Alternatives to Violence Project

AVP in the "Belly of the Beast"

Click here to watch the video “AVP-USA: Belly of the Beast,”
a documentary about an AVP workshop in prison.


The Alternatives to Violence Project (AVP) is a training program enabling participants to deal with potentially violent situations in new and creative ways. Workshops are run by our trained facilitators and are experiential (not based on lectures).

AVP started in prisons in the U.S.A. in 1975, and now also operates in communities, schools, colleges and conflict situations worldwide. We run workshops in prisons, communities, schools, colleges and refugee camps around the world. AVP has done work in over 50 countries, 35 U.S. states, and is in 110 prisons throughout the U.S.  We have provided tens of thousands of workshops impacting hundreds of thousands of individuals.

Our workshops use the shared experience of participants, interactive exercises, games and role-plays to examine the ways in which we respond to situations where injustice, prejudice, frustration and anger can lead to aggressive behavior and violence.
An AVP workshop can help you to:

  • manage strong feelings such as anger and fear
  • deal more effectively with risk and danger
  • build good relationships with other people
  • communicate well in difficult situations
  • recognize the skills you already have and learn new ones
  • be true to yourself while respecting other people
  • understand why conflict happens



The Alternatives to Violence Project began in 1975 after a group of inmates at
Greenhaven Prison in NY formed a group called the “Think Tank”.  They were interested in helping young community offenders keep from spending most of their lives within the prison system, as they were.

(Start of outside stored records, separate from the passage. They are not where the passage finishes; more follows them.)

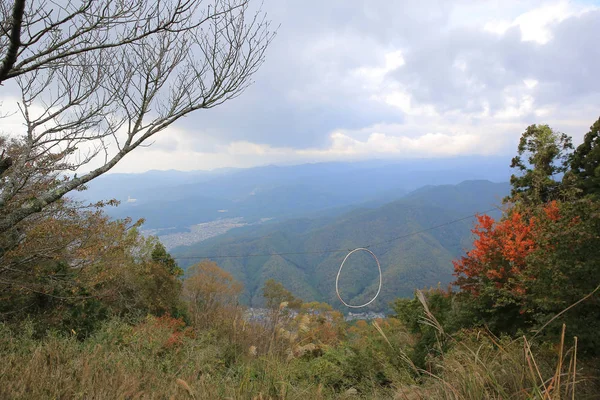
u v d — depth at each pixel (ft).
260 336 18.02
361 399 15.85
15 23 7.43
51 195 10.02
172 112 11.20
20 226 20.67
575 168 54.85
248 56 11.39
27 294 29.60
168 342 20.40
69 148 12.09
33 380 9.74
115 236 35.70
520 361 8.89
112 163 10.55
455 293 40.91
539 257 23.24
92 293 33.58
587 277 18.99
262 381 11.18
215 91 11.13
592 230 19.58
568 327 18.17
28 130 11.43
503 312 32.58
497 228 37.29
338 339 63.62
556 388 6.23
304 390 11.31
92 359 12.40
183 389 10.35
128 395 9.89
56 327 28.99
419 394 9.41
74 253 27.45
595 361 16.30
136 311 39.14
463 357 9.50
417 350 33.22
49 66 10.96
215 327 29.04
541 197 56.59
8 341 15.58
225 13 10.87
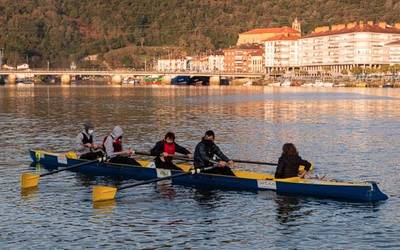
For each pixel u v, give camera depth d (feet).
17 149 194.39
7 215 108.47
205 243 93.09
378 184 136.56
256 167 157.89
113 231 98.99
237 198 120.88
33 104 476.95
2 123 292.81
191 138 229.04
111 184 135.95
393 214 108.78
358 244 92.38
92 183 136.87
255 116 349.20
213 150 133.69
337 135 242.58
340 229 99.96
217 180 131.34
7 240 94.12
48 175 146.10
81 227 101.19
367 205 114.83
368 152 190.39
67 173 148.87
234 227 101.35
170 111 393.50
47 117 335.06
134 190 129.08
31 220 105.29
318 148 200.64
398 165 164.14
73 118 328.29
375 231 98.89
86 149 158.10
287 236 96.37
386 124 295.48
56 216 107.96
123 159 146.10
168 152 140.67
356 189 118.01
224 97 636.48
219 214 109.29
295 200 118.62
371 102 522.47
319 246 91.61
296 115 359.05
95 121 308.40
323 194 121.08
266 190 126.62
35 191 128.57
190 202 118.21
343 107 445.78
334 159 175.52
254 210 111.86
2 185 134.41
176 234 97.45
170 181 137.39
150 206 115.24
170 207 114.52
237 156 181.78
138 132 251.39
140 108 426.92
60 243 92.89
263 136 237.25
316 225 102.27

They were looking to develop a program which would teach these youth how to resolve conflicts nonviolently.  Members of the Think Tank approached Quakers involved in a visitors program to help them in this effort. A number of the men and women involved in the Quaker Project on Community Conflict responded to their request and together they researched what was being done across the country and around the world. Drawing on lessons from Gandhi, the civil rights movement, the Children’s Creative Response to Conflict (CCRC) program and elsewhere the first workshop was put together for Greenhaven in 1975, with assistance of Dr. Bernard Lafayette (a nonviolence trainer with the Student Nonviolent Coordinating Committee), and Lawrence Apsey, a Quaker.

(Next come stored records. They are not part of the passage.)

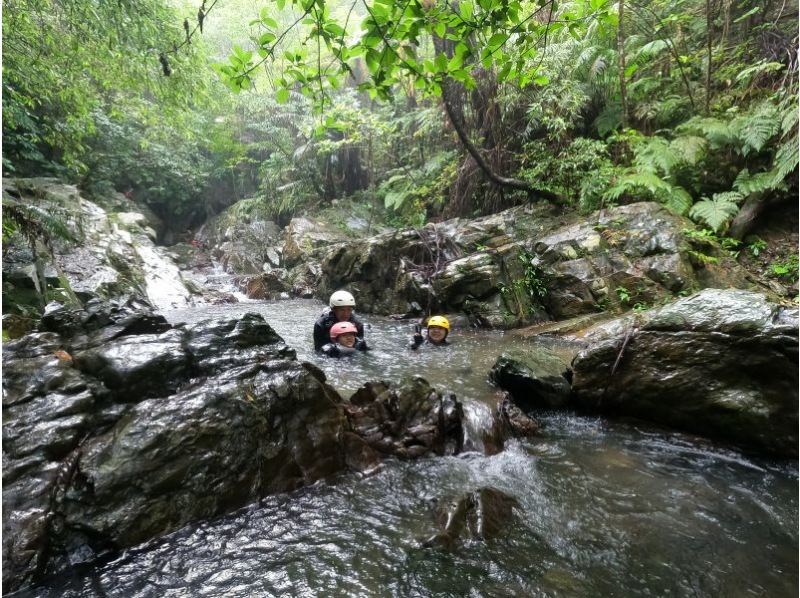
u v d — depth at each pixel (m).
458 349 5.64
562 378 3.96
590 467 2.99
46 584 1.87
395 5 1.73
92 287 7.72
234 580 1.94
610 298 6.38
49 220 5.68
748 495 2.64
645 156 7.16
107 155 14.37
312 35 1.87
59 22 5.89
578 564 2.07
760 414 3.03
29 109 9.88
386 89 2.08
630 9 7.91
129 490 2.17
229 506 2.39
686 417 3.35
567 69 8.34
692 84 8.11
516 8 1.84
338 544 2.18
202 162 17.89
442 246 8.23
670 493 2.67
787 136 6.38
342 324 5.55
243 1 15.45
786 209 6.57
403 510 2.49
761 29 7.35
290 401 2.85
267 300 10.12
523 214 8.54
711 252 6.35
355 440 3.04
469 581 1.95
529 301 6.93
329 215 13.66
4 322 4.05
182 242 17.33
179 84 6.91
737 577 1.99
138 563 2.01
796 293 5.61
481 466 3.01
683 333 3.45
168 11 6.66
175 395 2.60
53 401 2.43
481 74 8.96
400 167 13.24
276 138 15.43
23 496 2.01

The success of the AVP workshop quickly spread by word of mouth. More workshops
were offered, and the program spread rapidly throughout the New York State prison
system. Within a few years, it had spread to other prison systems throughout the country.

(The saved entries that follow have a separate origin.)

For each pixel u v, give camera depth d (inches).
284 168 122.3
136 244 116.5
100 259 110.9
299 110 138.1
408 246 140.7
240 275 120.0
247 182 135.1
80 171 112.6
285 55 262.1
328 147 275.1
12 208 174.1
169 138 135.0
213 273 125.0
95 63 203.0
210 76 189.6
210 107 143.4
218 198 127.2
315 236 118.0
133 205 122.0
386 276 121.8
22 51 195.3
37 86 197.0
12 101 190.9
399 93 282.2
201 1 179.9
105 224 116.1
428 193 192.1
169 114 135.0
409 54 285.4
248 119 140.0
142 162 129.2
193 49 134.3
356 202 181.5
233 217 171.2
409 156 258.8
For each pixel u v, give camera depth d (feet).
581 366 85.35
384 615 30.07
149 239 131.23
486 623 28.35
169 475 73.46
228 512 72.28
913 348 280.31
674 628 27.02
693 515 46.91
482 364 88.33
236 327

Workshops began to be offered, not only in prisons, but in communities and schools, and
also for some businesses, churches, community associations, street gangs, and in
women’s shelters and other locales. It was not long before it workshops were being done in numerous countries around the world. AVP has done workshops now in over 50 countries and 35 states.


AVP workshops are experiential.  There is no lecturing or homework. Participants learn through the shared experiences of the group, interactive exercises, large and small group discussions, games and role-plays to examine the ways in which we respond to situations where injustice, prejudice, frustration and anger can lead to aggressive behavior and violence.  Participants learn to engage conflict in constructive productive ways.
AVP workshops work by creating a strong sense of community and trust among participants and then generating empathy, compassion
There are three levels of workshops:

  • Basic
  • Second Level (Advanced)
  • Training for Facilitators

Individuals generally do one basic workshop and are then free to take as many advanced workshops as they wish. Advanced workshops customarily focus on one principle issue usually selected by the participants. Commonly chosen topics include Anger, Conflict, Communication, Race, Masculinity, Male-Female Communication, and Triggers. We also have several special advanced workshops dealing with Trauma, Shame or Community Discernment.

A full AVP workshop is 18 typically to 23 hours long. Community workshops typically begin on a Friday afternoon or evening and run through the weekend. AVP workshops have profound long lasting impact, changing long term behavior and thinking. For example a study has shown AVP participants in prison have a near 50% lower recidivism rate – measured three years after release from prison.

As one inmate participant put it: “You can’t unlearn this stuff!”